--- Material for the task ---

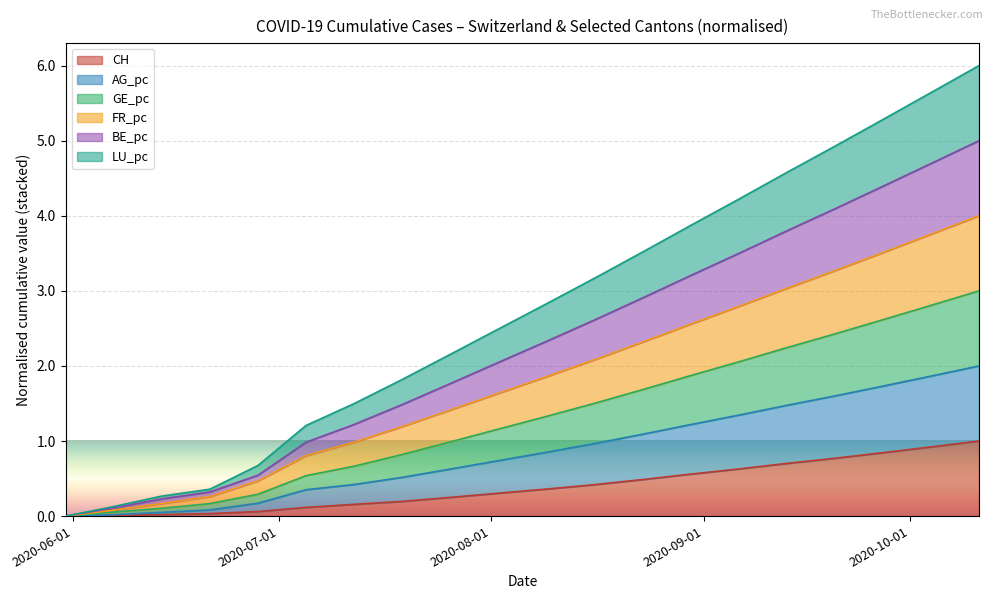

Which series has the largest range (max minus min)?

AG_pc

---
--- Material for the task ---

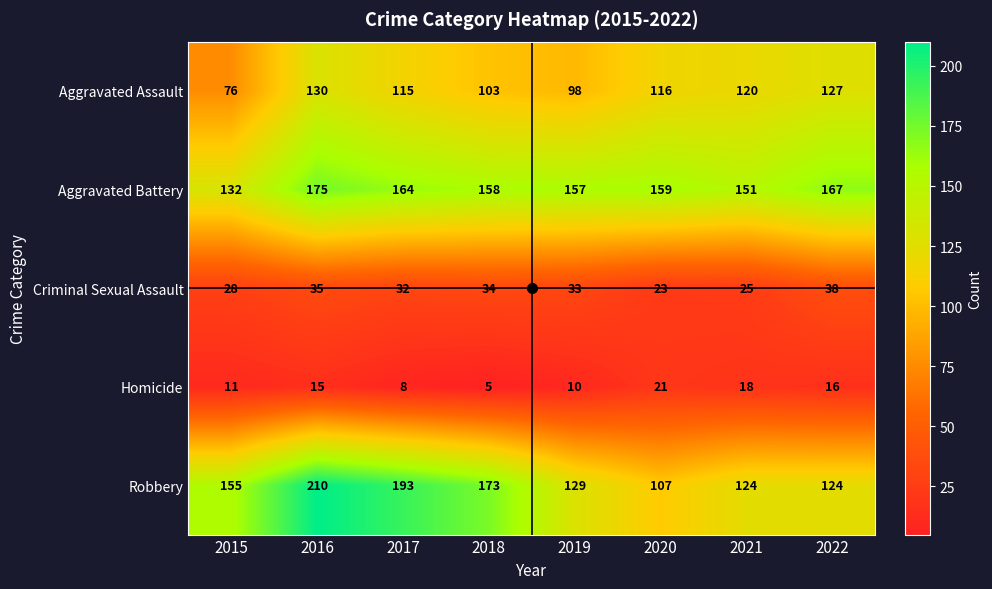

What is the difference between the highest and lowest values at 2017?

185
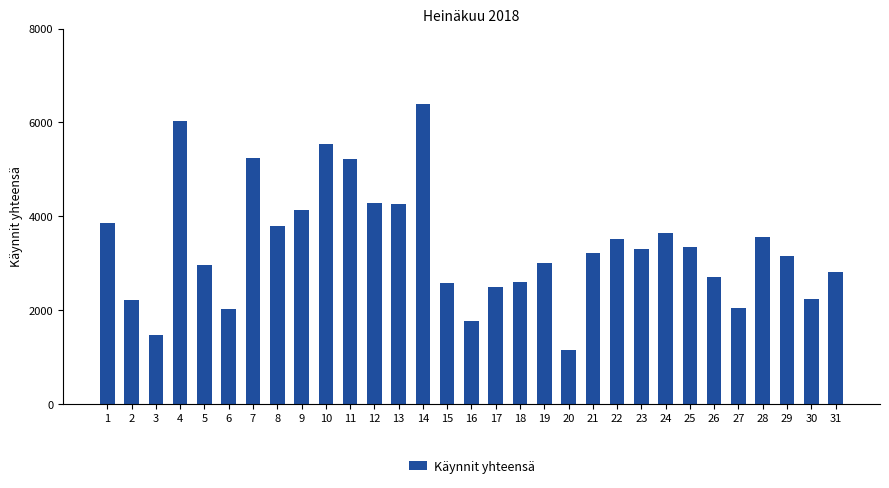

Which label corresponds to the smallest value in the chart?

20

---

* [Work to complete] Locate every line of the material above that contains the word "Which", and copy each of those lines. Case counts.

* [Task solution]
Which series has the largest range (max minus min)?
Which label corresponds to the smallest value in the chart?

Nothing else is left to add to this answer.